═══ PAGE EXCERPT
Tyson is acclaimed indie director James Toback’s stylistically inventive portrait of a mesmerizing Mike Tyson. The film is a first-person account by Tyson, and the end result is a riveting and brutally honest portrait of a man we thought we all knew, but never really knew at all.
Everhip’s Kimberly Austin recently sat down with Toback to discuss his friendship with Tyson and to get his thoughts on the film. Toback is fascinating to speak with; the kind of guy you wish would corner you at a cocktail party and entertain you with his stories all-night long.
Q-Don’t you think people will say, “it would have been nice to get the other side of the story?”
Well, I don’t think so. I think it would have been boring, because what are you going to hear? I took a psychoanalytical approach. I’m the psychoanalyst and Mike’s the analysis. Mike is lying downstream of consciousness, and you have a movie in which you’re back to where you started which is, “Whom do I believe?”. I heard six accounts of this event, or three of this or that, and you’re left with nothing. Whereas, what I wanted to do was not say this was true and everything else you’ve heard is false, but rather, this is what Mike Tyson’s version of his life is. To me there was no choice, the alternative would have been a hodgepodge that got us nowhere…to say nothing of the fact that no one is going to be as interesting as Mike anyway.
Q-Tyson is such a polarizing figure. Do you think the film will have any impact on his legacy?
I do. Even people who have been admirers of his have been astonished in a very positive way. For example, Sugar Ray Leonard, Michael Strahan, Warren Beatty, Annette Bening…all these who basically had a good view of him anyway, were kind of overwhelmed, and a lot of people who despised him or just had no interest in him or in boxing have been captivated. I told the story Actually, it was not my intention to convert people but around halfway through editing I started to feel that this might actually be a movie that might appeal to people who didn’t like him, and I was just curious, so I recruited 35 women over a period of 3 weeks by offering them 100 dollars,,,,first I would say “Do you like Mike Tyson, do you like boxing, do you want to see a movie called ‘Tyson’?”, and if the answer was no on all 3 counts, then I would say “Well here’s the proposal. I’ll give you a hundred dollars if you leave in 5 minutes, but if you stay you don’t get any money, but I want to hear what you think”. So 35 out of 35 passed up the 100 dollars, and in most cases they were either in tears or really moved. Nobody had anything but a positive view of the movie, and most people were shocked that they now had, if not this affection for him, at least this understanding of him that totally reconstructed their original view…I liked the idea that I was getting people to re-think something that they thought they knew, because anytime you can get people off a conventional automatic, manipulative vision of something to me is a triumph. It’s like OJ Simpson. Everyone thought he was nice because he smiled and did Hertz commercials, but anyone who knew OJ knew he wasn’t anything like that. Jim Brown was the only one who said it, because everyone was saying “Can you believe OJ Simpson did that?’ And Jim Brown said, “Not only can I believe it, it was, like, overdue.”
══════
*STATED TASK:*
Copy the passage of the Tyson film interview from "Tyson is acclaimed" to "stories all-night long." word for word.
═══ ENTRIES
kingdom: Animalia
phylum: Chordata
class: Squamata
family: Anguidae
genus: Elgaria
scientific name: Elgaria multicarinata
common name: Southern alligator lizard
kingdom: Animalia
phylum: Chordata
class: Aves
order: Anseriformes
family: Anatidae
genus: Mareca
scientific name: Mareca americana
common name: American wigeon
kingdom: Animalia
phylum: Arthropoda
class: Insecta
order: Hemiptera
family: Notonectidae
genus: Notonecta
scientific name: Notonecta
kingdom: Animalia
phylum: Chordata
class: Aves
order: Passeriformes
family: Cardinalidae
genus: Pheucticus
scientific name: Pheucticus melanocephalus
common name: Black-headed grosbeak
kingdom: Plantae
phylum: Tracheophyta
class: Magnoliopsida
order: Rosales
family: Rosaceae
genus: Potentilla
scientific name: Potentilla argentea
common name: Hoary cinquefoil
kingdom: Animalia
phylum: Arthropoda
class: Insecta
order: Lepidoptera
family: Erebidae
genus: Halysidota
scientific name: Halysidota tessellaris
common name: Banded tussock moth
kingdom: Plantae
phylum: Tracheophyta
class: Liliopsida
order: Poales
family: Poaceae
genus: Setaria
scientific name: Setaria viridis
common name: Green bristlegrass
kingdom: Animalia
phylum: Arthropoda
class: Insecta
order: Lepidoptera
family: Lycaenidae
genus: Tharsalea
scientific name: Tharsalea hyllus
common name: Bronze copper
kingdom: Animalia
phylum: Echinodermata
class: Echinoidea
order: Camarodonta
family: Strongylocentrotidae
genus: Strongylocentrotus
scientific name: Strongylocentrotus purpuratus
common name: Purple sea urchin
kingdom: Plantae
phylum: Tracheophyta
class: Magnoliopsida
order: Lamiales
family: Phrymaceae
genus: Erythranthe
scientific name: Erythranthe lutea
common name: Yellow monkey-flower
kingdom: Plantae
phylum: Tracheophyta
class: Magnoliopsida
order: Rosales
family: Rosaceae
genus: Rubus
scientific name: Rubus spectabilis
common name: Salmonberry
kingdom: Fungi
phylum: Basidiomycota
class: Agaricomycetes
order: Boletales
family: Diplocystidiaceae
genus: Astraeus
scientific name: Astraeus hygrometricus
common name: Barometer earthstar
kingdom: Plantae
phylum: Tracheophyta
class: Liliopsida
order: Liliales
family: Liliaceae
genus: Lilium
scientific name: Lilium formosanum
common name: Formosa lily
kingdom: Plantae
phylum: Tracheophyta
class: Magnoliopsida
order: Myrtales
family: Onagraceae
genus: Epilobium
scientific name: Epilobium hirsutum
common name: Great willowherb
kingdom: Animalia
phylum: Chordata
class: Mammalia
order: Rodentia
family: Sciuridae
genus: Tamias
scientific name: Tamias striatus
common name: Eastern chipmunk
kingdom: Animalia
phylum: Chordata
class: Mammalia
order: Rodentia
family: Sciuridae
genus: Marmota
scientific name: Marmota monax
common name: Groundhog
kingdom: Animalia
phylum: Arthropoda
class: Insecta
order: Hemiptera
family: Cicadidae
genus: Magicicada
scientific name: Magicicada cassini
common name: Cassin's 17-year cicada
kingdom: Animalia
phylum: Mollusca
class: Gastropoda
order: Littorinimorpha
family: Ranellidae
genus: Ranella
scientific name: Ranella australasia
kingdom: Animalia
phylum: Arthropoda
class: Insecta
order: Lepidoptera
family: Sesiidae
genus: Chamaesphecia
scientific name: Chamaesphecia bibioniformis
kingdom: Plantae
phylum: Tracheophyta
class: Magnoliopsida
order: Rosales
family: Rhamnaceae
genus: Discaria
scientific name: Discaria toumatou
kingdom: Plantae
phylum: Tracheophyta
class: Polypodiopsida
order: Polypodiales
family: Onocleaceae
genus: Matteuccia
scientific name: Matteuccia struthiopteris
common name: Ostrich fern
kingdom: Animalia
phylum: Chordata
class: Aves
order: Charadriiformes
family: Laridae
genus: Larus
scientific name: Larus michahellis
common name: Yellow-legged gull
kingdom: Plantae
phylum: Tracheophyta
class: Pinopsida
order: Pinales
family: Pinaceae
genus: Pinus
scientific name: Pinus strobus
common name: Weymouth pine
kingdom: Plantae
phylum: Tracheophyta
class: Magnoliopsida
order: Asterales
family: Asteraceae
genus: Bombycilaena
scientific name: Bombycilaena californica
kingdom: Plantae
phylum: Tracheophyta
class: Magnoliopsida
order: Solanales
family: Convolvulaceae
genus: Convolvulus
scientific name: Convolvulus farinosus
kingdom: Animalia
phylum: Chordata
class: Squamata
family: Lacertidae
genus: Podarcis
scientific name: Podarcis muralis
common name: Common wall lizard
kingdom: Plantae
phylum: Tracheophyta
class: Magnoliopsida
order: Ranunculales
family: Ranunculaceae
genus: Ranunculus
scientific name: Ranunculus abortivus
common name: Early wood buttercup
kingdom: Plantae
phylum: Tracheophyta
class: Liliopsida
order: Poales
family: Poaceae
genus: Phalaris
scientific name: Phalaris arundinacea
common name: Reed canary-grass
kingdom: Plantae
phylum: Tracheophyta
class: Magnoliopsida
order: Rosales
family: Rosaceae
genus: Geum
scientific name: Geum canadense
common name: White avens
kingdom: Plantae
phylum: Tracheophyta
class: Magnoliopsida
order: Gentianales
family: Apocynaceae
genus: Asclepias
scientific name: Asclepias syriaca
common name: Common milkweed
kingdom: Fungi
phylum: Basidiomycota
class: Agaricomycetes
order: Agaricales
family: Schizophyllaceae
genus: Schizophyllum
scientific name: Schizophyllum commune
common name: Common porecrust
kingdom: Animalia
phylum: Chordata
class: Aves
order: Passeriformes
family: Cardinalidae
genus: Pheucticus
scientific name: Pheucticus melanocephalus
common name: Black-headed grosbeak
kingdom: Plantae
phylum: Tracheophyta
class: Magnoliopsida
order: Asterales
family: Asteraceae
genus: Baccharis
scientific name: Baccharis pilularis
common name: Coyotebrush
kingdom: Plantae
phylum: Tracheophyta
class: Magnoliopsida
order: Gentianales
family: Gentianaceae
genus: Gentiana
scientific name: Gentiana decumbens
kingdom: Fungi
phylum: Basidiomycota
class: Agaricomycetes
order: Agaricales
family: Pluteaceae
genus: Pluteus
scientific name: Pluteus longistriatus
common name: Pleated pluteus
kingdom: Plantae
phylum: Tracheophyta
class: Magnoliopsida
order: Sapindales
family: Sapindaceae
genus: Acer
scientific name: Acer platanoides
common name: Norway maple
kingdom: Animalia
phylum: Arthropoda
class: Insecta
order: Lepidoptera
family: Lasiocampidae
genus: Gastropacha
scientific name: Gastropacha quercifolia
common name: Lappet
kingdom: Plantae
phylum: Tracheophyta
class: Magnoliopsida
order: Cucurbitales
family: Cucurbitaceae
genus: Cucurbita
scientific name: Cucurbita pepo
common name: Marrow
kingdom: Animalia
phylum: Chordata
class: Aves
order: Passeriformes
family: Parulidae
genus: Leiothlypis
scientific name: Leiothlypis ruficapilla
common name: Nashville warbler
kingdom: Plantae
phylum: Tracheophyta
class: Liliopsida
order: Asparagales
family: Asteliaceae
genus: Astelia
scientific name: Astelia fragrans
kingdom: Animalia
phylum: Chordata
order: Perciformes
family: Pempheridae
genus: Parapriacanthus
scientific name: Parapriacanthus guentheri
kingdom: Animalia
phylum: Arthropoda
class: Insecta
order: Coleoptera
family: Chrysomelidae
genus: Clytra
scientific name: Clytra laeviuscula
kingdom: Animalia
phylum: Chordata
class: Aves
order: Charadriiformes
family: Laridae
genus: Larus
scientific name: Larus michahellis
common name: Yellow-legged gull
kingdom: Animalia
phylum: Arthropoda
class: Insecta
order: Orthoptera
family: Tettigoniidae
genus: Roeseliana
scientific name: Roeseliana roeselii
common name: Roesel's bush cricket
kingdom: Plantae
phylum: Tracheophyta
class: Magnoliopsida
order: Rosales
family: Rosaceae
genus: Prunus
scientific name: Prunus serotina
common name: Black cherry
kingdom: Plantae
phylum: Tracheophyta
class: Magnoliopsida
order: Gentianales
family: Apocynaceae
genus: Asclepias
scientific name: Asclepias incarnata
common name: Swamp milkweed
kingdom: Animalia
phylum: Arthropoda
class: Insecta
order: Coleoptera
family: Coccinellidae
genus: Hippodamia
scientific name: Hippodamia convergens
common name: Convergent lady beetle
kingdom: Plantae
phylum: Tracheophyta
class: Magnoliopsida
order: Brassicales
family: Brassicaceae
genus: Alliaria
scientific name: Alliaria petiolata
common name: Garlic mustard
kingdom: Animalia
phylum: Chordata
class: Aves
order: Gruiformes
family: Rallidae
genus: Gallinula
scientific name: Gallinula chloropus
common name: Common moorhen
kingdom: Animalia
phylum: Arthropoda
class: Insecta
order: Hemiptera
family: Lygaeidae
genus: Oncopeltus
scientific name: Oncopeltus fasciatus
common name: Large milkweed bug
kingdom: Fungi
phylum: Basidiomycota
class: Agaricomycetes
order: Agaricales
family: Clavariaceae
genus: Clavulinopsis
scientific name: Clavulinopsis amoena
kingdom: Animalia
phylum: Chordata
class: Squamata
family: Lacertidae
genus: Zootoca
══════
*SOLUTION FOR THIS PROBLEM:*
Tyson is acclaimed indie director James Toback’s stylistically inventive portrait of a mesmerizing Mike Tyson. The film is a first-person account by Tyson, and the end result is a riveting and brutally honest portrait of a man we thought we all knew, but never really knew at all.
Everhip’s Kimberly Austin recently sat down with Toback to discuss his friendship with Tyson and to get his thoughts on the film. Toback is fascinating to speak with; the kind of guy you wish would corner you at a cocktail party and entertain you with his stories all-night long.